#### DIRECTIONS:
1. Copy out the part of the market news text that begins at the words "Target Corp. gained" and stops after the words "drop in customers.".
2. Rewrite the listing from the line that contains "name author: (Mill.) Torr. & A. Gray" through the end of the listing, replacing "country" with "nation" and leaving everything else unchanged.

#### TEXT:
(begin)

Target Corp. gained 12 cents to $45.75 after it announced the sale of its struggling Marshall Field’s department store division to May Department Stores Co. for $3.24 billion. May was down a penny at $28.87.

H&R Block Inc. rose 32 cents to $47.15 on the strength of its latest quarterly earnings report. The company beat Wall Street expectations by 7 cents per share, with higher per-client fees more than offsetting an overall drop in customers.

National Semiconductor Corp. swung to a profit in the latest quarter, posting earnings that beat analysts’ expectations by 4 cents per share. However, the company’s outlook for the current was considered somewhat meager. National Semiconductor was up 19 cents at $21.34.

Boeing Co. said it has signed a multimillion dollar deal with two Chinese manufacturers to supply parts for its upcoming 7E7 Dreamliners and other jets. Boeing gained 9 cents to $48.75.

(end)

#### STORED DATA:
(begin)

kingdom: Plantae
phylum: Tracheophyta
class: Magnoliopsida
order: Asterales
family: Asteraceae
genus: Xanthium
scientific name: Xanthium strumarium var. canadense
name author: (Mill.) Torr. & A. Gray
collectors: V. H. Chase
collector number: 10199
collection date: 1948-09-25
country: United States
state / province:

(end)

#### WORKED ANSWERS:
1.
Target Corp. gained 12 cents to $45.75 after it announced the sale of its struggling Marshall Field’s department store division to May Department Stores Co. for $3.24 billion. May was down a penny at $28.87.

H&R Block Inc. rose 32 cents to $47.15 on the strength of its latest quarterly earnings report. The company beat Wall Street expectations by 7 cents per share, with higher per-client fees more than offsetting an overall drop in customers.

2.
name author: (Mill.) Torr. & A. Gray
collectors: V. H. Chase
collector number: 10199
collection date: 1948-09-25
nation: United States
state / province:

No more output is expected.